How Mindfulness Affects Self-Esteem
Mindfulness affects your self-esteem, and often, when we think about mindfulness, many of us picture a happy person meditating peacefully while the sounds of "ohm" echo in the background. Without our realizing it, this picture incepts a formula into our subconscious: mindfulness plus quiet serenity equals self-love. Yet for many of us, quiet serenity is not something easily check off on our to-do list–our days are filled with busy streets and office chairs, not Zen gardens and floor cushions. Does this mean self-love is unachievable? Not at all. Even when serenity is unavailable, one powerful tool we can use towards building self-esteem is mindfulness.
Let's start by approaching mindfulness from a practical angle. The dictionary defines mindfulness as, "a mental state achieved by focusing one's awareness on the present moment, while calmly acknowledging and accepting one's feelings, thoughts, and bodily sensations."1 In other words, mindfulness is the ability to "think about thinking," to rationally explore your emotional thoughts as they arise.
Take the example of anger. Anger is a firecracker of an emotion. When it's activated, many of us become louder, experience increased heart rate, and feel more aggressive, often without realizing our reactions. The most basic version of mindfulness is being able to say, "I recognize I am experiencing the signs that usually mean I am angry."
But how does mindfulness help us build self-esteem?

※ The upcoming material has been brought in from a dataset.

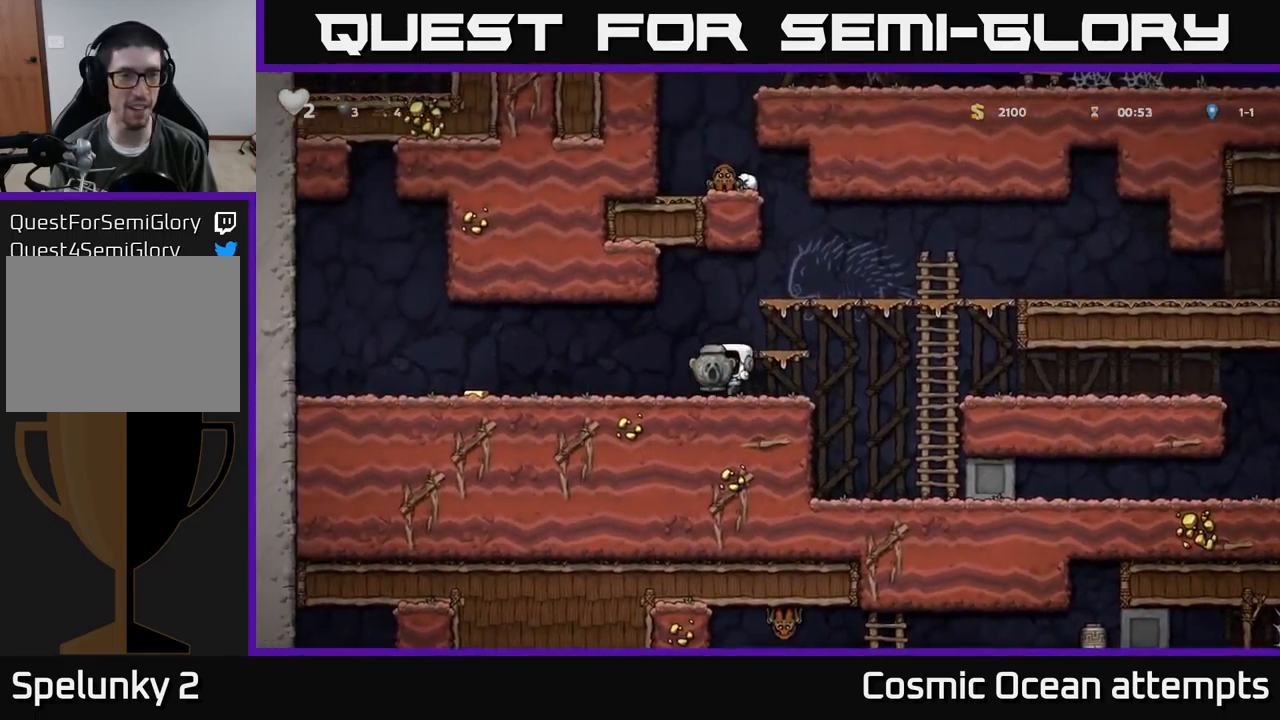
{"buttons": ["DPAD_LEFT"], "left_stick": "center", "events": []}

Using Mindfulness to Explore Self-Esteem
There are strong connections between feeling powerless and low self-esteem. Naturally, when emotions feel out of our control, we see our inability to orchestrate them as a sign we are in some way lacking. This is where mindfulness can help self-esteem–it creates space. By looking at our emotions from the "outside," we begin to develop the power to decide how we will be affected by them. We learn to separate who we are from how we feel. Our emotions become like clouds–they may sometimes cover up the sun, but we know they will drift away.
Let's return to anger. Our mindfulness practice starts with the recognition of the emotion. "I know I am angry," we learn to tell ourselves. This separates our consciousness from our emotion, allowing our "outside" view. As we learn to sink further into mindfulness, we use this space to explore the emotion. We ask questions like, "Is there something anger will change in this situation?" "Do I want to be angry right now?" "Is my anger because I'm angry, or am I actually just frightened?"
The emotion stops affecting us and starts informing us–suddenly, our emotions don't feel as controlling. We learn we have the ability to manage our emotions, that we are not as lacking as we thought. Cue the growth of self-esteem.
Finding Mindfulness for Self-Esteem Growth
There several eastern practices that are designed to help develop mindfulness, such as yoga, pranayama, and meditation. These techniques are great if Eastern philosophy interests you. If you are interested in a more Western approach to mindfulness, consider starting by asking yourself reflective questions. Here are a few to consider:
- Can I identify my emotions?
- What happens inside of me when I feel (insert emotion)?
- Can I control my emotions when I want to?
- What do I think about myself when I can't change the way I'm feeling?
For many of us, the first step is the hardest–simply recognizing our emotions as they occur. Give yourself time to master this skill; and remember that if you get frustrated, you have the perfect opportunity to explore frustration. I hope you discover that developing a mindfulness practice does wonders for your self-esteem.
Sources
- Dictionary.com. "Mindfulness." Accessed July 20, 2019.
APA Reference
Mahrer, B.
(2019, July 25). How Mindfulness Affects Self-Esteem, HealthyPlace. Retrieved
on 2024, December 21 from https://www.healthyplace.com/blogs/buildingselfesteem/2019/7/how-mindfulness-affects-self-esteem
Author: Britt Mahrer
This is a beautiful read. I love the questions that you bring up. I particularly love the emphasis on working with identifying the emotions. This may be something that we assume we do naturally but if we pause to really reflect on what we're truly feeling we can often find it's not what we thought it to initially be. Wonderful.
Hi Lizanne, thank for your insightful comment! Sometimes that moment of pause feels impossible to learn, but when it becomes second nature, it happens in a nanosecond and changes the way we interact with our world. I'm glad you enjoyed this article.